Thursday, May 11, 2006

The Dandruf-Headed Stranger


The dandruf-headed stranger, the bachelor, brushes clean his shoulders and the nape of his neck, sucks in his rounded belly, tucks the tail of his shirt deep into his baggy pants. He likes the grocery store, he likes the quiet activity of the place, the flourescent lighting, the colored packagings like dream wallpaper along the spacious aisles. He likes to place his hand on frozen meat. He likes to see women--women whom one and all he deems lonely in one way or another--steer shopping carts one destination to another, their gazes inward. He imagines their stories, their specific hopes and fears, their misgivings. He likes to think he could well prove something to each of these ladies, possibly invest their life with variation. “I’m a variable,” he thinks, “a wild card.” He likes to place his hands inside mounds of produce, and he then likes to wiggle his fingers.
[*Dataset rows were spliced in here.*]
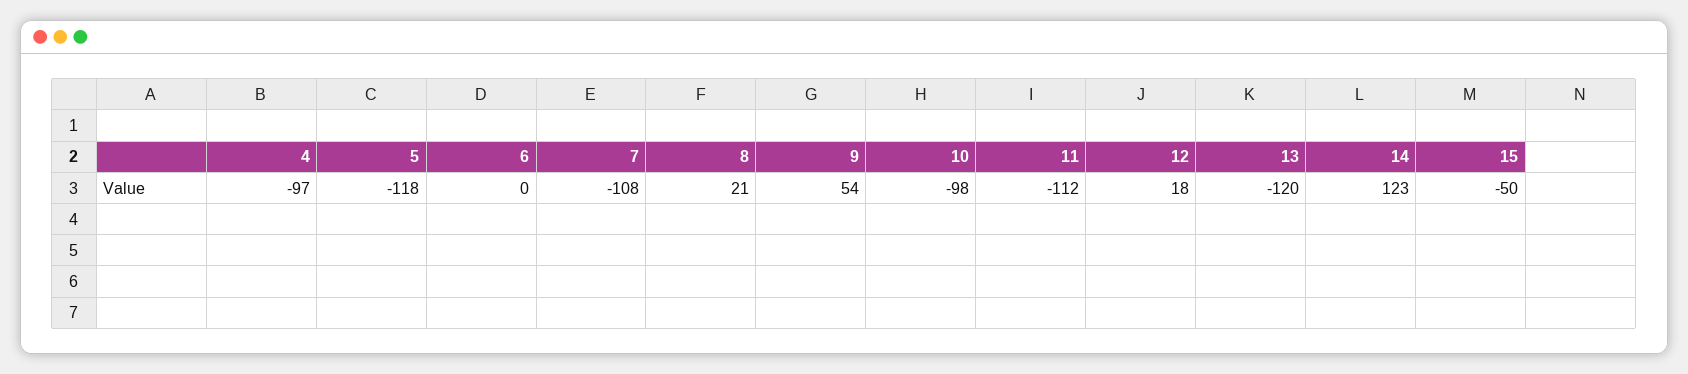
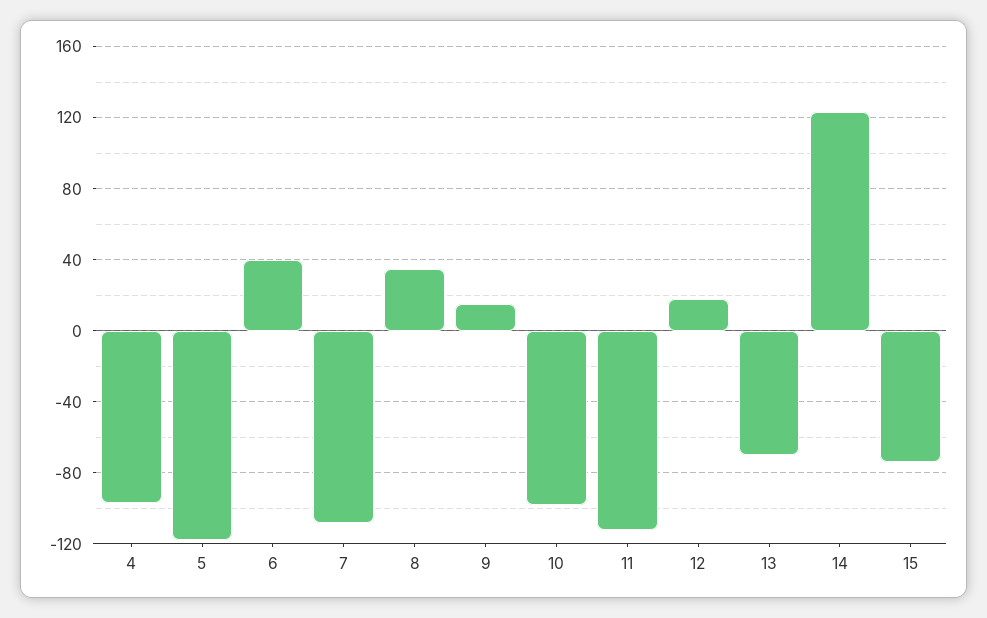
  {
    "4": -97,
    "5": -118,
-   "6": 0,
+   "6": 40,
    "7": -108,
-   "8": 21,
+   "8": 35,
-   "9": 54,
+   "9": 15,
    "10": -98,
    "11": -112,
    "12": 18,
-   "13": -120,
+   "13": -70,
    "14": 123,
-   "15": -50
+   "15": -75
  }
He likes to do this when he thinks nobody is watching him. The slow walking bachelor selects a narrow assortment of easily prepared foods: soups, macaroni, peanut butter, cereals. He does very little of what you might call cooking in his home. In his imagination he has had sex with literally hundreds of the grocery-shopping women of this town. He likes to imagine hurried, sweaty sex in obscure environs. Sex freighted with wild dilemma. He has had imaginary sex in parked cars on imaginary dead-end roads; he has had sex in shadowed afternoon bedrooms behind blinded windows to the imaginary sounds of kids at play in an imaginary adjacent room; he has had sex against numerous pieces of imaginary appliances, atop sinks, and living room couches, and, oh god, untold numbers of living room couches (rooms lived in by unsuspecting husbands and families) have seen the slow-falling imaginary snow of his very real dandruf. Snowy, brilliant afternoons. He is not a bargain shopper per se; he never uses coupons or hunts specifically for sale items--he simply does not eat foodstuffs that cost very much. God, the savings in this place. He misemploys the word frugality. He tells himself that his is a hard-earned and constantly demanding but ultimately rewarding base survival instinct. When a passing acquaintance bothers to ask him how he is doing he always answers in the same straight-faced reply, “Oh, I’m getting along,” and the passing acquaintance almost always says, “Yeah?” and he almost always says again, “Yeah, I’m getting along.”